Copy the lines below, starting with the line that contains "Native Salesforce application" and going on through the line that contains "Six capabilities, all". Change "building blocks" to "core components" and leave everything else the same.

→ **Record extracts**:

########################################

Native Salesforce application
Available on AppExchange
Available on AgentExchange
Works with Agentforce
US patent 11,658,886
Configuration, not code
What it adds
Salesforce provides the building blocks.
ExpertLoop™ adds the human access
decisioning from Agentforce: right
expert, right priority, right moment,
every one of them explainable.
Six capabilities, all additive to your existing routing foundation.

########################################

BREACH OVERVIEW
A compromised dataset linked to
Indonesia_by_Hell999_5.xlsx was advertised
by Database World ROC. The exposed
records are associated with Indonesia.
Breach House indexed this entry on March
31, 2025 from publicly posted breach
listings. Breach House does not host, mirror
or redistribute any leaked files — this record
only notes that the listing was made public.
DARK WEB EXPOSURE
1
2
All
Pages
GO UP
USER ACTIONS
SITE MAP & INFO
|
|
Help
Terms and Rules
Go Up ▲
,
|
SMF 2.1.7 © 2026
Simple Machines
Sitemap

########################################

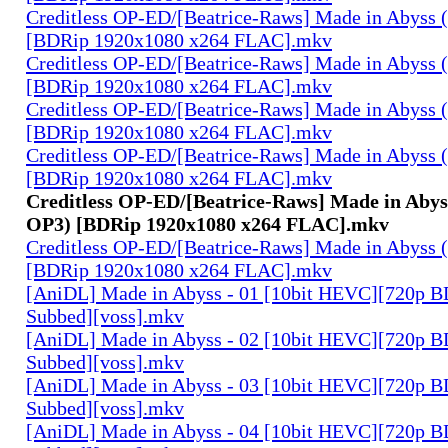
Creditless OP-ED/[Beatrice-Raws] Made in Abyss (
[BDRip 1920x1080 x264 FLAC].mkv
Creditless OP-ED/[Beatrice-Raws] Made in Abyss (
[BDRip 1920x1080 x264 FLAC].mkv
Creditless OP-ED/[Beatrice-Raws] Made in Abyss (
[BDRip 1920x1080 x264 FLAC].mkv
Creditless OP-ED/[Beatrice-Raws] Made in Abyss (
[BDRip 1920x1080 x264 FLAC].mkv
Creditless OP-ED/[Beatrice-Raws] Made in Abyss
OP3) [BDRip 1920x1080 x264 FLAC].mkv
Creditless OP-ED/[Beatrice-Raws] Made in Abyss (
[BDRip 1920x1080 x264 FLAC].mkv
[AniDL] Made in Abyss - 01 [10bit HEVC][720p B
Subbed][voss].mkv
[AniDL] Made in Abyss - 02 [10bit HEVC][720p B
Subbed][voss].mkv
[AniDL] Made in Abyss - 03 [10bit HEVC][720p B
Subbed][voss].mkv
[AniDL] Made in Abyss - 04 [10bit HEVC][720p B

########################################

→ **Task response**:
Native Salesforce application
Available on AppExchange
Available on AgentExchange
Works with Agentforce
US patent 11,658,886
Configuration, not code
What it adds
Salesforce provides the core components.
ExpertLoop™ adds the human access
decisioning from Agentforce: right
expert, right priority, right moment,
every one of them explainable.
Six capabilities, all additive to your existing routing foundation.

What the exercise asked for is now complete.